April 6, 2016 report
'The Next Rembrandt' portrait unveiled in Amsterdam
(Tech Xplore)—A painting called "The Next Rembrandt" was unveiled recently at an Amsterdam museum—it was not an actual newly discovered piece by the renowned Dutch painter, but was instead a 3D printed representation of an idealized version of a Rembrandt—as construed by software.
The portrait is the result of an effort commissioned by an advertising firm based in Amsterdam, J Walter Thompson, for one of its clients and was brought about through the efforts of several teams, mostly based at Delft University of Technology but also included input from Microsoft and teams with the Mauritshuis in The Hague and of course the Rembrandt House Museum in Amsterdam. To help explain the project, its purpose and how the painting was actually created, the team has also released an accompanying video.
The group describes the project as a four-step (18 month) process; the first involved gathering data from real Rembrandt paintings, by 3D scanning a host of them and pushing the results to a database using a deep learning algorithm. Next, the team went through a process of choosing a subject to portray by once again studying the original paintings, this time noting the subjects, their positions and propensities, and other features that appeared as common in Rembrandt's works. They wound up choosing a white male—one who should be approximately 30 to 40 years old, have facial hair, be facing to the right and be wearing dark clothing, a big white collar and a large dark hat.
The team then applied multiple algorithms to the data they had gathered to come up with a new composite image, which led to the third phase, which they called "Generating the Features"—such as typical Rembrandt eyes, noses or mouths and then used other algorithms to combine proportion data to ascertain where to place the various features.
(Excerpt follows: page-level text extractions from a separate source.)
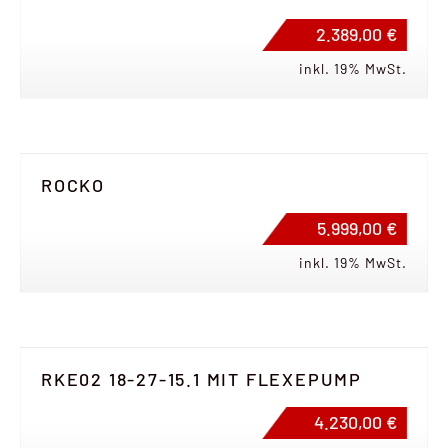
2.389,00 €
inkl. 19% MwSt.
ROCKO
5.999,00 €
inkl. 19% MwSt.
RKE02 18-27-15.1 MIT FLEXEPUMP
4.230,00 €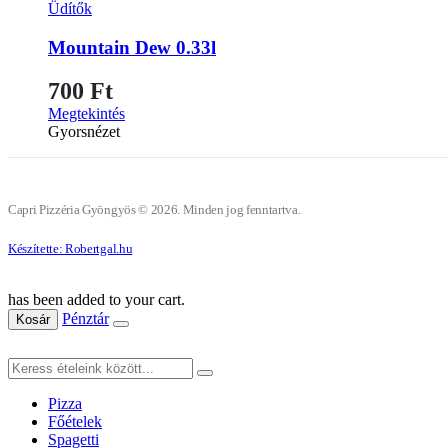
Üdítők
Mountain Dew 0.33l
700
Ft
Megtekintés
Gyorsnézet
Capri Pizzéria Gyöngyös © 2026. Minden jog fenntartva.
Készítette: Robertgal.hu
has been added to your cart.
Pénztár
Kosár
Pizza
Főételek
Spagetti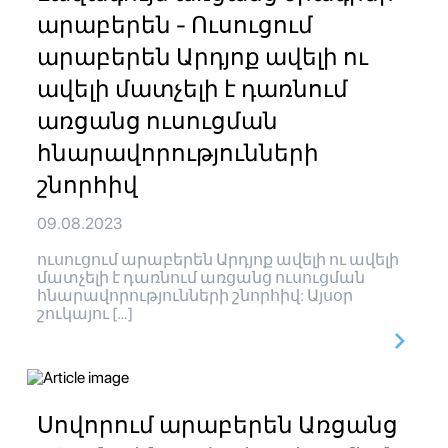
արաբերեն - Ուսուցում
արաբերեն Արդյոք ավելի ու
ավելի մատչելի է դառնում
առցանց ուսուցման
հնարավորությունների
շնորհիվ
09.08.2023
ուսուցում արաբերեն Արդյոք ավելի ու ավելի
մատչելի է դառնում առցանց ուսուցման
հնարավորությունների շնորհիվ: Այսօր
շուկայու […]
Սովորում արաբերեն Առցանց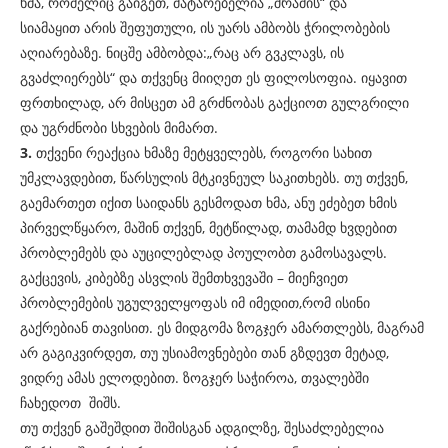
ხმა, რომელიც გაიგეთ, მატარებელია „შრამის“ და
სიამაყით არის შეფუთული, ის უარს ამბობს ჭრილობების
აღიარებაზე. ნიცშე ამბობდა:„რაც არ გვკლავს, ის
გვაძლიერებს“ და თქვენც მიიღეთ ეს ფილოსოფია. იყავით
ფრთხილად, არ მისცეთ ამ გრძნობას გაქციოთ გულგრილი
და უგრძნობი სხვების მიმართ.
3.
თქვენი რეაქცია ხმაზე მეტყველებს, როგორი სახით
უმკლავდებით, წარსულის მტკივნეულ საკითხებს. თუ თქვენ,
გაემართეთ იქით საიდანს გესმოდათ ხმა, ანუ ეძებეთ ხმის
პირველწყარო, მაშინ თქვენ, მეტწილად, თამამდ ხვდებით
პრობლემებს და აუცილებლად პოულობთ გამოსავალს.
გაქცევის, კიბებზე ასვლის შემთხვევაში – მიეჩვიეთ
პრობლემების უგულველყოფას იმ იმედით,რომ ისინი
გაქრებიან თავისით. ეს მიდგომა ზოგჯერ ამართლებს, მაგრამ
არ გაგიკვირდეთ, თუ უსიამოვნებები თან გზდევთ მეტად,
ვიდრე ამას ელოდებით. ზოგჯერ საჭიროა, თვალებში
ჩახედოთ შიშს.
თუ თქვენ გაშეშდით შიშისგან ადგილზე, შესაძლებელია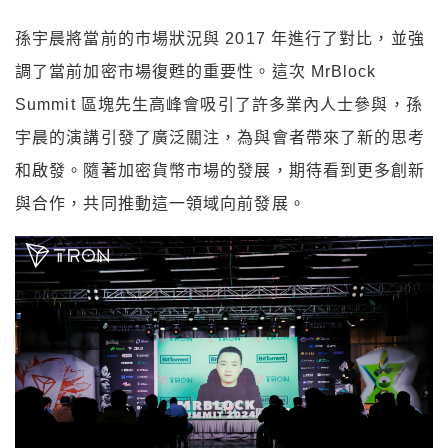
孫宇晨將當前的市場狀況與 2017 年進行了對比，並強
調了當前加密市場復甦的重要性。這次 MrBlock
Summit 區塊先生高峰會吸引了許多業內人士參與，孫
宇晨的演講引發了廣泛關注，為與會者帶來了新的思考
和啟發。隨著加密貨幣市場的發展，期待看到更多創新
與合作，共同推動這一領域向前發展。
Step four, which they called, "Bringing It To Life," involved capturing data that represented the height of the paint layers on actual Rembrandt portraits—it is what which gives them their 3D look in the original works—and using all their work to produce an actual "new" Rembrandt portrait on a very high resolution 3D printer—of a man that looks every bit as if painted by the master himself.
The aim was not to create a new Rembrandt, one of the ad executives explained at the unveiling, but to create something new from the work he produced.